The Department of Economic Security cut the program after the state Senate in January slashed agency budgets in response to a $1.6 billion shortfall. Parents claim this left more than 3,000 developmentally disabled infants and toddlers cut off, or with significantly reduced services.
Represented by the Arizona Center for Disability Law, Anne M., Vanessa W. and Michelle R. sued on behalf of their disabled children.
Infant Zoe M., who required oxygen at birth, did "not speak any words that are intelligible by anyone but her family," the complaint states.
Arianna W., at 28 months, lags behind peers in language skills due to a heart defect, for which she had surgery when she was 5 months old.
Seth R., born prematurely, has health issues and did not speak.
All showed improvements in communication skills after receiving therapy, and were learning American Sign Language when the program was discontinued.

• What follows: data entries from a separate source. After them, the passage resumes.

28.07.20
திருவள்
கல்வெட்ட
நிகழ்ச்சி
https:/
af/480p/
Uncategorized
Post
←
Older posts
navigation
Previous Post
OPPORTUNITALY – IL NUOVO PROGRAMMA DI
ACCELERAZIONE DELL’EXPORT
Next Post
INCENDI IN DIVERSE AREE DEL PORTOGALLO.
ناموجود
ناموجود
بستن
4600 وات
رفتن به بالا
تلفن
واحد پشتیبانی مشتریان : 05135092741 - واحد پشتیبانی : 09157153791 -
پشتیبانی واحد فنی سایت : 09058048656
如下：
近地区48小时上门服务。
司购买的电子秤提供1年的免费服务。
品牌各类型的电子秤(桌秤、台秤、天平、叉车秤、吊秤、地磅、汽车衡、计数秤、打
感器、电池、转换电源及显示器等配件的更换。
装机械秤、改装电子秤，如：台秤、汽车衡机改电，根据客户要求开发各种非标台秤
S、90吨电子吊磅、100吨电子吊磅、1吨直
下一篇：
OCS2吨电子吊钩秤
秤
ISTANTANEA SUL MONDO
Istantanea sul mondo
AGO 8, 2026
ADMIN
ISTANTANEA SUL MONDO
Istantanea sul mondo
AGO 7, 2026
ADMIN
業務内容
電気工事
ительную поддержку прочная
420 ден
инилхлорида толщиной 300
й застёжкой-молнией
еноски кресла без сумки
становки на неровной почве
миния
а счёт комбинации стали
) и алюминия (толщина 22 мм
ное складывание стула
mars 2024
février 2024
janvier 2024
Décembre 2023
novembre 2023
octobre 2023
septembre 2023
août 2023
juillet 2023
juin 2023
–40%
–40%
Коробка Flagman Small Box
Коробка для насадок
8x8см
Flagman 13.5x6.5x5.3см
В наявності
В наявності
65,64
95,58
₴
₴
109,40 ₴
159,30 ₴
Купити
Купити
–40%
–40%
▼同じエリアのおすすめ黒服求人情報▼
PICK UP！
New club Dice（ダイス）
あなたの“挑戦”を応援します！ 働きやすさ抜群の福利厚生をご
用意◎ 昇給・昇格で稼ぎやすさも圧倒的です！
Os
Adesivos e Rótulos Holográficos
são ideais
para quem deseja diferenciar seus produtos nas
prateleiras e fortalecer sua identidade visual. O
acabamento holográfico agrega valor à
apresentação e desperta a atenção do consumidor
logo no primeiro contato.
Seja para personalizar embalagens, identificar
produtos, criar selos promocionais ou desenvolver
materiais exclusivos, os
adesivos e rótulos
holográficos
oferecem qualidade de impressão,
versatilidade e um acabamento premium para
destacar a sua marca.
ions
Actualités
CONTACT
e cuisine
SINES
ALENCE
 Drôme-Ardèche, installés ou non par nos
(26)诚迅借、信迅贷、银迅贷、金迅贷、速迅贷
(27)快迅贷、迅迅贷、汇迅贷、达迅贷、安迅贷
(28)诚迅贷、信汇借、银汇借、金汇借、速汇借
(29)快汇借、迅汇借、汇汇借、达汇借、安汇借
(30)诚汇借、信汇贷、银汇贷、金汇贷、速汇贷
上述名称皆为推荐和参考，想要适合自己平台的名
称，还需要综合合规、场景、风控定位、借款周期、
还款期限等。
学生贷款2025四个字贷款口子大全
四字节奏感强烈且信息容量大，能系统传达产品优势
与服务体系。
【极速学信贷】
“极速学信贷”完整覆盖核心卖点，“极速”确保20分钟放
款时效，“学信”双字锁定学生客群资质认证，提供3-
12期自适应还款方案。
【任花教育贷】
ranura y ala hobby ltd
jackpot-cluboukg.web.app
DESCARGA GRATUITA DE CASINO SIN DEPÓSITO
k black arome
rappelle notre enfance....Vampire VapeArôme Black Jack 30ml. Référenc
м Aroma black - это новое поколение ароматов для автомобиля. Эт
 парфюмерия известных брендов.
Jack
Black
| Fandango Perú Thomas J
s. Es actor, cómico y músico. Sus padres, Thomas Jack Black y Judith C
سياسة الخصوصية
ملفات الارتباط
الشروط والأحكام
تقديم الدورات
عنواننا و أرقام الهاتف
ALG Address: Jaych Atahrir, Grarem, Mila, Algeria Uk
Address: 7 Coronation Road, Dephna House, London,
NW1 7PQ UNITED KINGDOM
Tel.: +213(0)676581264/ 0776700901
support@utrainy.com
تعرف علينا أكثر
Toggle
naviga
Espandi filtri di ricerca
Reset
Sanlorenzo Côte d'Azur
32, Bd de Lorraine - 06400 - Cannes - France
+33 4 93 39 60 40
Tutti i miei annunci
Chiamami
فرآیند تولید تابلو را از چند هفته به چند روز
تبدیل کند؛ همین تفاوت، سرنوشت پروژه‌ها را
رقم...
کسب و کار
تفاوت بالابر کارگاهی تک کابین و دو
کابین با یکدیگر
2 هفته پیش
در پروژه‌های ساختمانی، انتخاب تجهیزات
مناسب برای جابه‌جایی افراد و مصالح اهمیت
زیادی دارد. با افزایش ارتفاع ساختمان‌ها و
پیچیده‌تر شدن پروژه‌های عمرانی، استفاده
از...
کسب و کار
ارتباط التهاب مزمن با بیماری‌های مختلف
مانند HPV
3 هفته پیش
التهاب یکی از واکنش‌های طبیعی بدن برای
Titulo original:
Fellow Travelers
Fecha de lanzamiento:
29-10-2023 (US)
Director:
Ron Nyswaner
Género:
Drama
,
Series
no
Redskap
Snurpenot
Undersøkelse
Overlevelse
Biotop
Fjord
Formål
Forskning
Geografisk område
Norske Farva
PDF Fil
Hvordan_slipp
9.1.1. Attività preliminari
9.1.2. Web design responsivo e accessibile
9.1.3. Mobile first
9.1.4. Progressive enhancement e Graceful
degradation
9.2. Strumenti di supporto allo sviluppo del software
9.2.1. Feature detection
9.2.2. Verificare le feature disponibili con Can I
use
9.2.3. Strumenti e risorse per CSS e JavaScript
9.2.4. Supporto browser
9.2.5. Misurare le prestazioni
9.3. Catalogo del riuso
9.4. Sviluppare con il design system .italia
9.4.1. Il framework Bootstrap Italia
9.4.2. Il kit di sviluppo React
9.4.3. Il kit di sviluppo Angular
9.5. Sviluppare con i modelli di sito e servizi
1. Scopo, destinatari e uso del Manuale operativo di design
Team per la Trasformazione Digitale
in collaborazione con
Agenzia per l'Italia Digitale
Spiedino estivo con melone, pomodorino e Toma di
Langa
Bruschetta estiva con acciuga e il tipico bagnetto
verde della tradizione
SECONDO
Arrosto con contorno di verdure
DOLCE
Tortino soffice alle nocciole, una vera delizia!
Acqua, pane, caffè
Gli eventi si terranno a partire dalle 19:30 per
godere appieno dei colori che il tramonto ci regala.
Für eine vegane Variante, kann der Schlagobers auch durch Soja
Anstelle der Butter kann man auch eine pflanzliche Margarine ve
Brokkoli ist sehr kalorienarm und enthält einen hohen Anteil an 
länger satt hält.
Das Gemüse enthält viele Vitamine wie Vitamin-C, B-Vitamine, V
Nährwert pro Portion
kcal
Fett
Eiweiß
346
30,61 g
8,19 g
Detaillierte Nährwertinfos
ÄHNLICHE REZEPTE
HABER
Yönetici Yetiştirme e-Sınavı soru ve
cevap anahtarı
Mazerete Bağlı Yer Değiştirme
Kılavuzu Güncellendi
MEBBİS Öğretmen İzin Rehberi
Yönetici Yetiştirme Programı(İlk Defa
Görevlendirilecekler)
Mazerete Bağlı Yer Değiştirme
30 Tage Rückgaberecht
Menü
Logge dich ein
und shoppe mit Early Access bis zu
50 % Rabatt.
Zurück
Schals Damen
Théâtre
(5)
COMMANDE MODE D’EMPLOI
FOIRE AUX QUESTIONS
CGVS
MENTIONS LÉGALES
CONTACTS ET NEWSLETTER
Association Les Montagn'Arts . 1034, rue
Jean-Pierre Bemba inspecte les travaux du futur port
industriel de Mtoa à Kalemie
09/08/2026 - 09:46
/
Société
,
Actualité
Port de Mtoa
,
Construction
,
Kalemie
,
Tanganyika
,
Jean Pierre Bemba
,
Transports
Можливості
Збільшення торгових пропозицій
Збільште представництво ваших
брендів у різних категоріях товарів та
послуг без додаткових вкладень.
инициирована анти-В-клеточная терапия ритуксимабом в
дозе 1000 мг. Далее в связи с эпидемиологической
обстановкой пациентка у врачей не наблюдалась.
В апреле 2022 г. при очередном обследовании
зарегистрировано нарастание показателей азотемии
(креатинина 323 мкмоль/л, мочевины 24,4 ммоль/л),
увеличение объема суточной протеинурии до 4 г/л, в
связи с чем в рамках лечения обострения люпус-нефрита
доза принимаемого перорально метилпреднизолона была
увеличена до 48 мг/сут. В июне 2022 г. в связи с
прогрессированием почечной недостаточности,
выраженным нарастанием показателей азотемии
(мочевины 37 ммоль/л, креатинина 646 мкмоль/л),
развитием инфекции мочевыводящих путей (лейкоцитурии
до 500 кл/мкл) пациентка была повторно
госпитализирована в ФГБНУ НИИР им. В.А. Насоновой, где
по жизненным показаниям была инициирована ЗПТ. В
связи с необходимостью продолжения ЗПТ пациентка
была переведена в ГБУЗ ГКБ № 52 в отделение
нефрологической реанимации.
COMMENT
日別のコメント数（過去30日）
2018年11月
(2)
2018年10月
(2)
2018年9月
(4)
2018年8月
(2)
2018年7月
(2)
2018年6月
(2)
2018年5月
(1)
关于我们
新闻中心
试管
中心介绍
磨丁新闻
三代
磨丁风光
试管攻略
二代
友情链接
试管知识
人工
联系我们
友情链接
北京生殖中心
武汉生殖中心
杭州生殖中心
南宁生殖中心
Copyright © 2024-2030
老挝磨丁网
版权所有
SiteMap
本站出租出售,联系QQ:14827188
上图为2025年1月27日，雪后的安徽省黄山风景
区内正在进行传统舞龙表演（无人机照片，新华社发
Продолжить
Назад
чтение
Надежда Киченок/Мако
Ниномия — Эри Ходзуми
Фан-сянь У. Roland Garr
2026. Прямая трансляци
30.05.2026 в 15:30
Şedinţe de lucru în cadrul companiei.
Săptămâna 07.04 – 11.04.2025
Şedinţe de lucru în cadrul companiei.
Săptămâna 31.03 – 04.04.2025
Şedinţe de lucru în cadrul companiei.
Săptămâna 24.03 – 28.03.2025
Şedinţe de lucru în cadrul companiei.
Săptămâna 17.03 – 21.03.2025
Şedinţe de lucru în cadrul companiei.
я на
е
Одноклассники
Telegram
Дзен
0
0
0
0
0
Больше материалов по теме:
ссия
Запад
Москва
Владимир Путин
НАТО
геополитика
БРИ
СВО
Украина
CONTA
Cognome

"Children who are not ready to learn when they enter kindergarten are more likely to struggle in elementary school, and are more likely to become teen parents, engage in criminal activities, and suffer from depression," the complaint states. "Early intervention services are essential building blocks for the future success of infants and toddlers with disabilities," it added, quoting from a guide on early education.
The parents seek declaratory judgment and an injunction restoring the program.